Missing Microsoft Graph permission: the calling application or user does not have the required ConfigurationMonitoring.Read.All or ConfigurationMonitoring.ReadWrite.All permission for the operation being performed.
Missing TCM service principal permission: the Unified Tenant Configuration Management service principal does not have the workload permissions required to read or evaluate the selected resource type.
Missing workload role: some workloads require the TCM service principal to hold specific Microsoft Entra roles in addition to Graph permissions.
Unsupported or unavailable resource state: the requested resource type or instance cannot be processed in the tenant's current state.
Transient workload issue: a backend workload error may require retrying the monitor run or snapshot job after the service recovers.
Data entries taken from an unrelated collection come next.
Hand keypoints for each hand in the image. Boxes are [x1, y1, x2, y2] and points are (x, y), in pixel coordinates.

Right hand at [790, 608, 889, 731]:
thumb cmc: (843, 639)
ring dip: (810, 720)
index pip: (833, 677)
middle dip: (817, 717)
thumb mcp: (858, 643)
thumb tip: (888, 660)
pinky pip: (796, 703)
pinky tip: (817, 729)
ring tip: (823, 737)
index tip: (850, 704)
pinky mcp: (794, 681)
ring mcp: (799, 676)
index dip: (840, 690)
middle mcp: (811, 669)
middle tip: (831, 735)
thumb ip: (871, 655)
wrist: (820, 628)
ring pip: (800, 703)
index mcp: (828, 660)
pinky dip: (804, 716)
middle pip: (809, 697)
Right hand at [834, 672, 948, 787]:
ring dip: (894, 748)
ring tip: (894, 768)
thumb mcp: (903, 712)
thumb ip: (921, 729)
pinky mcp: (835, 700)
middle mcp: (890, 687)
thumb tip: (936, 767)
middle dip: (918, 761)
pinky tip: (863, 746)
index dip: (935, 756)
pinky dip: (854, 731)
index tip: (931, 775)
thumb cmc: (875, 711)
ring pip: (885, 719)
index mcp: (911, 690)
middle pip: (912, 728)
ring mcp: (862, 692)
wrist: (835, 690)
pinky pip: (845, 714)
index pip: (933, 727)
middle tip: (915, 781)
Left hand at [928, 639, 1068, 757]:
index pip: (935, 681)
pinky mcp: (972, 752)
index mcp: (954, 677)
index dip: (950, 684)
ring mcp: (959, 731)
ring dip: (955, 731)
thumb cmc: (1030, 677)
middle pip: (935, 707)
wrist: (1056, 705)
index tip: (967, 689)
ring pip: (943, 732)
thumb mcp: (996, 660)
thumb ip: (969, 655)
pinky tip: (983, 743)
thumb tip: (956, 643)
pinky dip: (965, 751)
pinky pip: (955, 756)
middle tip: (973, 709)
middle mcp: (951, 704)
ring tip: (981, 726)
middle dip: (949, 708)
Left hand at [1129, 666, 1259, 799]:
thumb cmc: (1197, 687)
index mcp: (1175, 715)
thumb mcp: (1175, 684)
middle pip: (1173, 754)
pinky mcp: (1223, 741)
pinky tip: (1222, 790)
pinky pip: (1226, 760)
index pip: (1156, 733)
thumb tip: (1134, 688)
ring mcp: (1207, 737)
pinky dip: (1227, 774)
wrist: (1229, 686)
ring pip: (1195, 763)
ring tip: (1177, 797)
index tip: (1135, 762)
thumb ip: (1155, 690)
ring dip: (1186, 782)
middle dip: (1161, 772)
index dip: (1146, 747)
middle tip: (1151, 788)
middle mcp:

The key is to avoid treating all TCM failures as equal. A failed monitor run with one Exchange transport rule error is a different operational problem than a snapshot job where every Teams resource failed due to access denied.

Suggested pattern for scripts

The following pseudo-flow is what I normally recommend for automation:

# 1. Find recent failed or partially successful monitor runs.
# 2. For each result, call the result directly with $select=errorDetails.
# 3. Write one log record per error detail.
# 4. Group by resourceType and errorMessage.
# 5. Route the issue to the right owner or remediation workflow.

That same pattern applies to snapshot jobs. The only difference is the collection and status field names:

Scenario	Collection	Status field	Error property
Monitor run	`configurationMonitoringResults`	`runStatus`	`errorDetails`
Snapshot job	`configurationSnapshotJobs`	`status`	`errorDetails`

Conclusion

The errorDetails property is one of those small Graph API details that makes a big operational difference. Without it, a failed TCM monitor run or snapshot job is only a status value. With it, you can see the failing resource type, the affected instance, and the message that points you toward remediation.

If you are building automation around Tenant Configuration Management, make $select=errorDetails part of your failure-handling path. It will make your alerts more useful, your logs more actionable, and your troubleshooting much faster.